Cynthia Carr of Epi Research Inc. in Winnipeg also told CTV News Channel on Friday that the question of boosters will matter depending on whether a new version of the vaccine is needed, similar to influenza.

“So it’s not about waning immunity, it’s about changes,” she said.

“So we’ll need to understand does the immune system have enough information from the current vaccine to fight against this new variant, or is it just too weakened and that we would need to look at a new version of the vaccine, as I said as we do with influenza each year, and we will learn that as this proceeds.”

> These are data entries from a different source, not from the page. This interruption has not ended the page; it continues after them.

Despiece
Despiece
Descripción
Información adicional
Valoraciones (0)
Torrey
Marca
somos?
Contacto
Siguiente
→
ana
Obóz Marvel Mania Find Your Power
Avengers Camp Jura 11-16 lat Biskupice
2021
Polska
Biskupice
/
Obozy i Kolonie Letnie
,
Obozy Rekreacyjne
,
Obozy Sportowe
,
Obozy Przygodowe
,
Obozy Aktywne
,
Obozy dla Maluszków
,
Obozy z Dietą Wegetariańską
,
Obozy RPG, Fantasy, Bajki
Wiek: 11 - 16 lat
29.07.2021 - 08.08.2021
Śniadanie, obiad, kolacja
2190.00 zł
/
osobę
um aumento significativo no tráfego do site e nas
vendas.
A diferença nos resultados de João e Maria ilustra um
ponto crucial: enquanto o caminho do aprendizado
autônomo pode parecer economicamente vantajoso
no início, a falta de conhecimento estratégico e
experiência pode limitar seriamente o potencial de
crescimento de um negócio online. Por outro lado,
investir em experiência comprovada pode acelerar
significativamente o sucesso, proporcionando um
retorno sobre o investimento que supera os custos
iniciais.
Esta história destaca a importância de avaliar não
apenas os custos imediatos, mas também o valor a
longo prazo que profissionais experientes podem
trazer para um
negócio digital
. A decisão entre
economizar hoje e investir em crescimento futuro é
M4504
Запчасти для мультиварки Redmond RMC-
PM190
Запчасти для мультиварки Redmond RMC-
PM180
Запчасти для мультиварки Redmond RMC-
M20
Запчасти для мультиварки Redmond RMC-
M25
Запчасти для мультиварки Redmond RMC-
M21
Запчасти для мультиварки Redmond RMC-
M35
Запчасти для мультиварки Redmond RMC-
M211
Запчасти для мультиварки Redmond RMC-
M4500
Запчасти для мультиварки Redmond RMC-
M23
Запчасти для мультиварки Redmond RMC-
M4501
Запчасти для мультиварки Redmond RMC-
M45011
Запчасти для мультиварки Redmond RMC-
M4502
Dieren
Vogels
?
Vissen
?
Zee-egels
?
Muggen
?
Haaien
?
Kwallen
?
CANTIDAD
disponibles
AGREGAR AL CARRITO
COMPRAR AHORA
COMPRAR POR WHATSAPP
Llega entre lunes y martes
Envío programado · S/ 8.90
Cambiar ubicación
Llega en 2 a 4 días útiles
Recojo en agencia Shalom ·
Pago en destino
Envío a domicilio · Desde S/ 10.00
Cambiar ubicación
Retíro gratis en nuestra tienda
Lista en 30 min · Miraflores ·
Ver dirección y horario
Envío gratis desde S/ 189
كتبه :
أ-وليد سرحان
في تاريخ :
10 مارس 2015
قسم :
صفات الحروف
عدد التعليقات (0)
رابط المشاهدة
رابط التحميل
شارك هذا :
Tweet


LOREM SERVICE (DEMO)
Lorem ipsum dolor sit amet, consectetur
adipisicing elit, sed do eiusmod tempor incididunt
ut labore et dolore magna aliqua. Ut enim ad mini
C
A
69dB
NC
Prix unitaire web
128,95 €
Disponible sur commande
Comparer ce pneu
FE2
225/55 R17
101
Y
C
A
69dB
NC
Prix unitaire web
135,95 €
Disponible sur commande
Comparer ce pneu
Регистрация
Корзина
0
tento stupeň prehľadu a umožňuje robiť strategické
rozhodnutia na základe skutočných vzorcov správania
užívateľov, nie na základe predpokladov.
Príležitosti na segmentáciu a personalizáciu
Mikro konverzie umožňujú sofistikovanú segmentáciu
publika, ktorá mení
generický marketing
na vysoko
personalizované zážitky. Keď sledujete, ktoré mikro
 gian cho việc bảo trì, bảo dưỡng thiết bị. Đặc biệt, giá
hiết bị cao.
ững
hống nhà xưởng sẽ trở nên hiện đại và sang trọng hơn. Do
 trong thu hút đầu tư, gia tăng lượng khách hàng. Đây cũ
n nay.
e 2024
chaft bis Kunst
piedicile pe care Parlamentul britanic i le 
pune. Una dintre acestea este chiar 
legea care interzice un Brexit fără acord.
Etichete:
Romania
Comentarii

The concern, as expressed by the WHO, is that the variant has a large number of mutations, with preliminary evidence suggesting an increased risk of reinfection compared to other variants of concern.

The mutations appear to be in the spike protein, which the body’s immune system uses to detect the virus, potentially raising the possibility that the variant could evade immune protection.

Many experts agree that more information is needed. Experts in South Africa have advised that some infected people have displayed no symptoms, similar to other variants.

As of Nov. 20, 86 per cent of Canadians aged 12 and older have received two doses of a COVID-19 vaccine, although vaccine eligibility was expanded this month to those aged five and older.

On Friday, Canada’s chief public health officer, Dr. Theresa Tam, said there are no indications that the variant is present in the country.

While Canada’s approved COVID-19 vaccines have demonstrated high levels of effectiveness, Gorfinkel says it’s unclear how long immunity lasts and suggested full vaccination may in fact require three doses.

“It’s what we don’t know that is actually more concerning,” she said, adding she believes chances are that the variant is already in Canada.

Gorfinkel also has appealed for a national vaccine registry and pointed to the number of unused, and wasted, vaccines in Canada.

An informal survey by The Canadian Press this month found that at least one million doses, or about 2.6 per cent of Canada’s COVID-19 vaccine supply, have gone to waste since they first arrived last December.

With the onset of winter, people will be spending more times indoors together, especially over the holidays next month, and the added concern is the effect this will have on those whose immunity has waned since their second dose.

“What if you’re starting at less immunity because you’re older and have pre-existing conditions? Houston, we have a problem,” Gorfinkel said.


AstraZeneca, Moderna, Novavax and Pfizer have said they have plans in place to adapt their vaccines.

Meanwhile, several countries have already reported cases of Omicron.

U.K. Prime Minister Boris Johnson on Saturday said the country, after finding two cases of the variant, would “boost” its booster campaign in response.

Health Canada has approved the Pfizer-BioNTech and Moderna mRNA vaccines as boosters for anyone 18 and older, six months after finishing a two-dose regimen.

Canada’s National Advisory Committee on Immunization (NACI) has recommended provinces offer boosters to anyone aged 70 and up, along with those who received two doses of the AstraZeneca vaccine or one dose of the Janssen vaccine, as well as adults in First Nations, Inuit and Métis communities.

Provinces and territories, which are responsible for vaccine programs, have since adopted their own booster plans. Some have aligned with the NACI recommendations, while others such as Manitoba have allowed anyone 18 and older to get a shot.

No one from Health Canada or the Public Health Agency of Canada was available Saturday for an interview.

A spokesperson pointed to a news release Friday on the new border restrictions, as well as a previous statement from the Council of Chief Medical Officers of Health that reads in part: “Given there is currently no evidence of widespread waning of protection against severe disease in the general population who have been vaccinated against COVID-19 in Canada, boosters for this group are not required at this time but we will continue to monitor vaccine effectiveness and other data to inform the need in the future.”